The national search for Film Forum’s next director was led by a committee headed by Film Forum Board Chair Gray Coleman (Partner, Davis Wright Tremaine LLP) and HR professional Stella Strazdas (together the executive committee of the board), facilitated by Edie Demas, Vice President, Organizational Strategy and Brenna Thomas, Search Consultant, at Tom O’Connor Consulting Group.

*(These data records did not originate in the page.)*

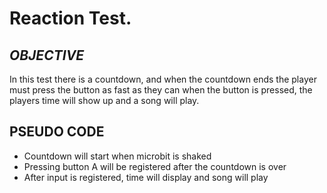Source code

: # Reaction Test.

## *OBJECTIVE*
In this test there is a countdown, and when the countdown ends the player must press the button as fast as they can
when the button is pressed, the players time will show up and a song will play.

## PSEUDO CODE
- Countdown will start when microbit is shaked
- Pressing button A will be registered after the countdown is over
- After input is registered, time will display and song will play
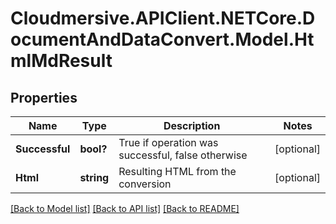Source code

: # Cloudmersive.APIClient.NETCore.DocumentAndDataConvert.Model.HtmlMdResult
## Properties

Name | Type | Description | Notes
------------ | ------------- | ------------- | -------------
**Successful** | **bool?** | True if operation was successful, false otherwise | [optional] 
**Html** | **string** | Resulting HTML from the conversion | [optional] 

[[Back to Model list]](../README.md#documentation-for-models) [[Back to API list]](../README.md#documentation-for-api-endpoints) [[Back to README]](../README.md)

“After a search process involving a large number of extremely qualified candidates, our board of directors and staff quickly reached a strong consensus around Tabitha, and it’s no surprise, given her passion for film and history of strong management in the non-profit arts arena,” commented Coleman. “Plus she is a longtime resident of Greenwich Village and has spent years attending screenings and events at Film Forum. My board colleagues and I look forward to seeing Tabitha preserve our mission and expand our reach for many years to come.”

About Film Forum
Founded in 1970, Film Forum (FF) is a 4-screen, independent, nonprofit arthouse cinema in downtown Manhattan. Its mission is to present the NYC theatrical premieres of a rich array of new independent documentaries and narrative features, programmed by Mike Maggiore, Premieres Artistic Director. The theater’s ambitious repertory program was started in 1986 by Bruce Goldstein, Founding Repertory Artistic Director, who continues to produce and program the theater’s classic restorations, festivals and special events, along with the popular Film Forum Jr. series for children.

Now in its 56th year, FF is open 365 days a year and has approx 225,000 annual admissions. FF presents 400-500 movies each year, both domestic and international, and 200+ live events. In fulfilling its nonprofit mission, FF takes risks on debut and little-known filmmakers, challenging subject matter, and underrecognized classics—offering this programming at the scope, pace, and volume of commercial theaters and contributing to the vitality of arthouse cinema.